For gamers of a certain age, and sometimes of a certain geographic origin, there’s a quasi-mystical feeling surrounding video arcades. Rows of game cabinets along the walls, maybe some simulator-style games like Pole Position or G-LOC, they were places that kids could hang out and be social that wasn’t the local rec center or YMCA. The Lost Arcade tries to document the story of the last classic video game arcade in New York City before, during, and after its inevitable closure. In that respect, it mostly succeeds, though its narrative thread in the last twenty minutes or so isn’t as engaging as the rest of the film.
The Lost Arcade begins with the early history of a place called Chinatown Fair, located in New York City’s Chinatown. What started as a tourist trap below a high-end Chinese restaurant, complete with ticket redemption games and chickens that danced or played Tic-Tac-Toe against patrons, slowly became a video game arcade with the explosion in popularity that came about during the late ’70s and early ’80s with titles like Space Invaders and Pac-Man. While it never became the hot hangout the same way other arcades in Times Square were, what it did have was a very solid local crowd that kept the place open. When the big arcades died out, Chinatown Fair stayed open and picked up those gamers who no longer had a place to go.
For most of the film, The Lost Arcade is like an oral history of Chinatown Fair in particular and the New York City video game scene in general. In the heart of Chinatown, the people of the community each have their unique struggles, but you see how the games bring them together. You hear about the early formation of what would later become competitive game groups, an embryonic form of the eSports that abound today. You learn the small stories of the people who worked there, who played there, and who in their own ways lived there. They testify to a time when “multiplayer” was no more than two people at once, in close enough proximity that you could tell when they were feeling the pressure by literally seeing them sweat.

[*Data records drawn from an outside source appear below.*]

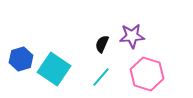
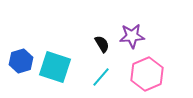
black semicircle: rotated 126 degrees clockwise
blue hexagon: moved 2 px down
cyan square: moved 1 px right, 2 px up; rotated 16 degrees counterclockwise
pink hexagon: rotated 20 degrees clockwise
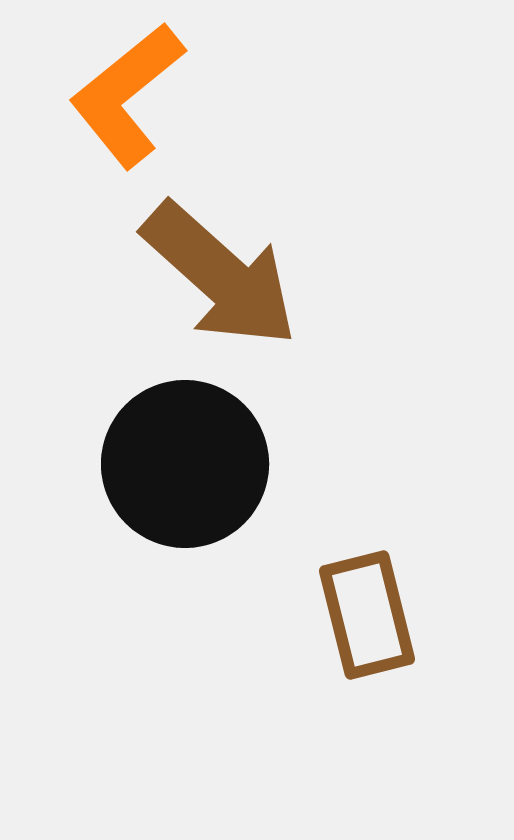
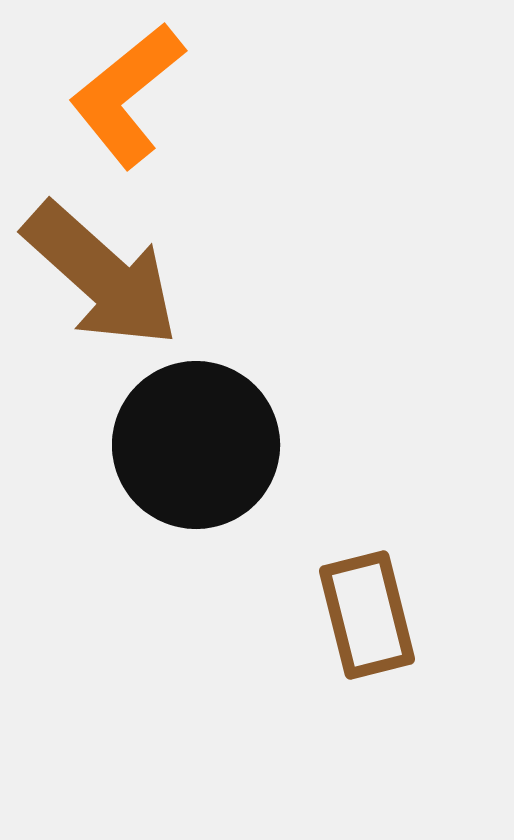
brown arrow: moved 119 px left
black circle: moved 11 px right, 19 px up
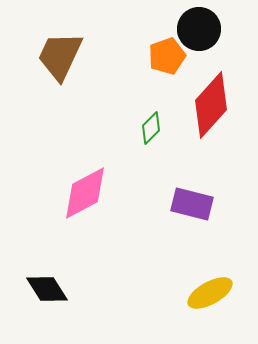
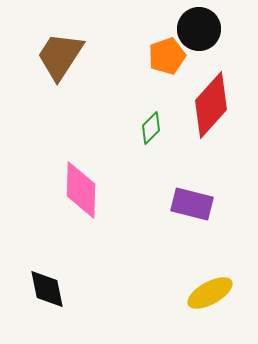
brown trapezoid: rotated 8 degrees clockwise
pink diamond: moved 4 px left, 3 px up; rotated 60 degrees counterclockwise
black diamond: rotated 21 degrees clockwise
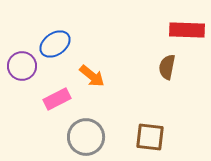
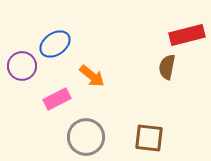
red rectangle: moved 5 px down; rotated 16 degrees counterclockwise
brown square: moved 1 px left, 1 px down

It’s the last part of the film that things seem to drift in terms of focus. The original Chinatown Fair closes eventually, as all things do, and the space gets taken over by a guy who seemingly tries to create a Dave & Buster’s-style arcade with some video games and some ticket redemption games, almost regressing to its original iteration even as it uses the latest games available. You hear his optimism about the space, and yet can’t help feel a little cynical about the fact he’s using the name without recreating the community. You hear the disappointment from the regulars who used to come there years ago and understand that they’re trying to process that the place has changed.
This documentary is not a grand sweeping view of video game history. Rather, it is a series of stories, a microcosm of a certain time and place and the people who passed through it briefly as the world changed around them.
The Lost Arcade is the debut film from director Kurt Vincent and writer/producer Irene Chin and features a soundtrack by composer Gil Talmi. Previously available for viewing at film festivals and special screenings, the film can now be viewed at your leisure on a variety of digital platforms. It’s worth at least one viewing by gamers of every generation.